=== Section Start ===
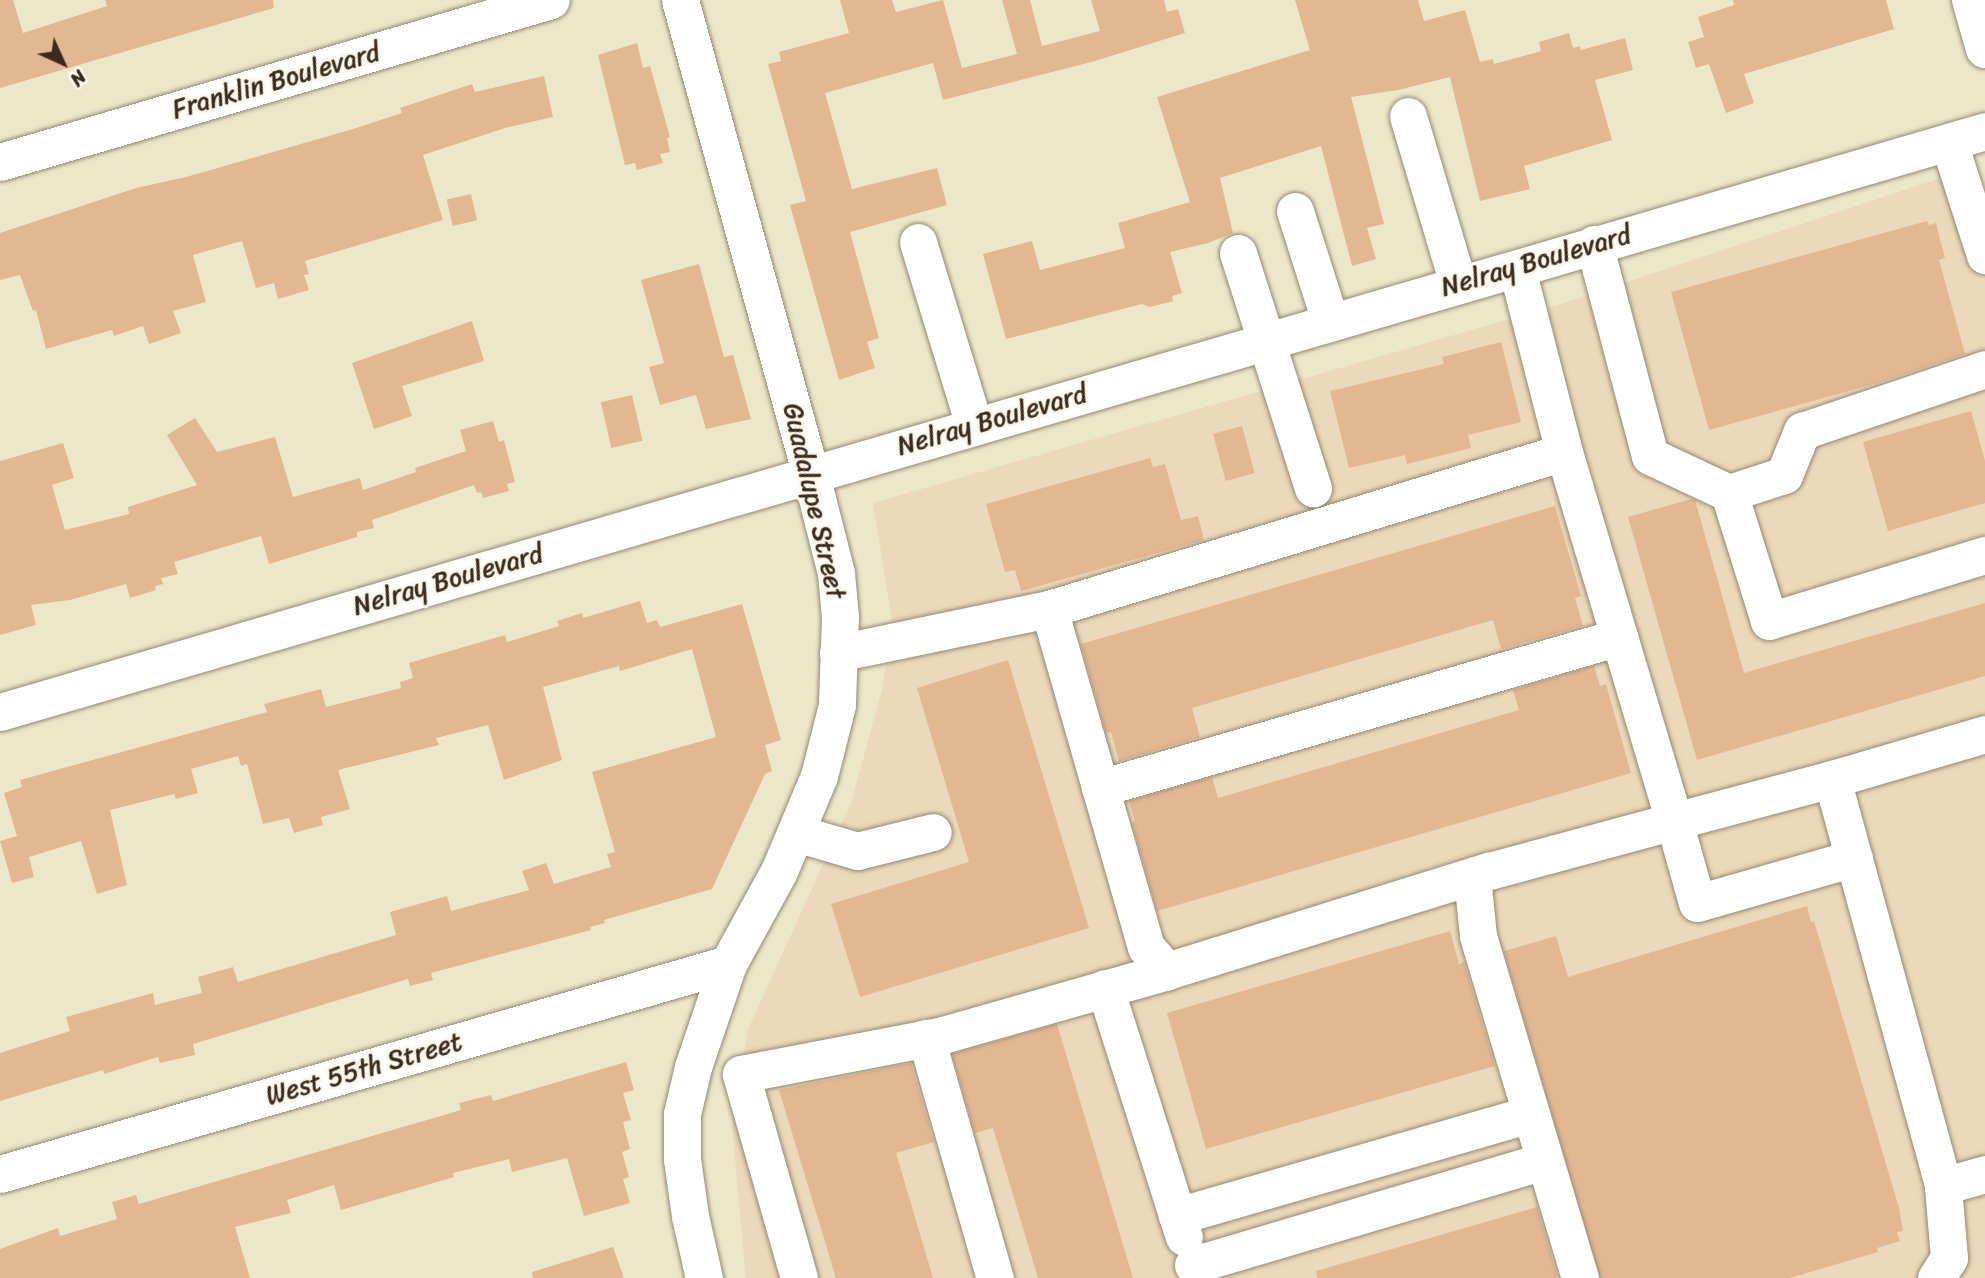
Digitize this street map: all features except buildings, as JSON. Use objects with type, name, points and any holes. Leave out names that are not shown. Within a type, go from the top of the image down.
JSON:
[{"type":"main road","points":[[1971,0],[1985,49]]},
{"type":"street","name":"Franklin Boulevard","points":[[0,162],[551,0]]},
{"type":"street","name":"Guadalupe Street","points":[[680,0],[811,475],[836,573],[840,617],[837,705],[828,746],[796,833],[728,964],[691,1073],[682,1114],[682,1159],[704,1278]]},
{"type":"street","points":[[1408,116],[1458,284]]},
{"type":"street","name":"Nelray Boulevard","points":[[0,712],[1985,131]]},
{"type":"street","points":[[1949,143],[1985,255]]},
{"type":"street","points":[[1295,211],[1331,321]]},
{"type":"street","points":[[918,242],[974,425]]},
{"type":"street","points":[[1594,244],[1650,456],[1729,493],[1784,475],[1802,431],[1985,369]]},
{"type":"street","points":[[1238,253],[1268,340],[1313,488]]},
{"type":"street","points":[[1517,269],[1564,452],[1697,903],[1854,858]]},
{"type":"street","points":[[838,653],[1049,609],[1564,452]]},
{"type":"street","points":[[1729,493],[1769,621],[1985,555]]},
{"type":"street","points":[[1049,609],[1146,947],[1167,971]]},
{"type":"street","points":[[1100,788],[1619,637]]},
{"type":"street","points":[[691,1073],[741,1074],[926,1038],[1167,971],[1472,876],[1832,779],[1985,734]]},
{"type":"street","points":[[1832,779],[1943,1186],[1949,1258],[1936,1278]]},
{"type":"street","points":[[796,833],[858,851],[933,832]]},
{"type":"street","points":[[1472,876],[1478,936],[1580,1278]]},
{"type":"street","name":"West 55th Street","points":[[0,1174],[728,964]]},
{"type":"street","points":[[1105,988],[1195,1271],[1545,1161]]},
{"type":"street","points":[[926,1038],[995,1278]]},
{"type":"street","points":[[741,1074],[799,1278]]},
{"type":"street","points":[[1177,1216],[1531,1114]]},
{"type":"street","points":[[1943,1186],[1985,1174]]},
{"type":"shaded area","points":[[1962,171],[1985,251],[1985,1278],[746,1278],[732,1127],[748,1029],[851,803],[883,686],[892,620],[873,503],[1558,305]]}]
=== Section End ===
**Work request:**
Only a number is wanted here: how many lines in the data above include the string "Boulevard"?

**Answer to this exercise:**
2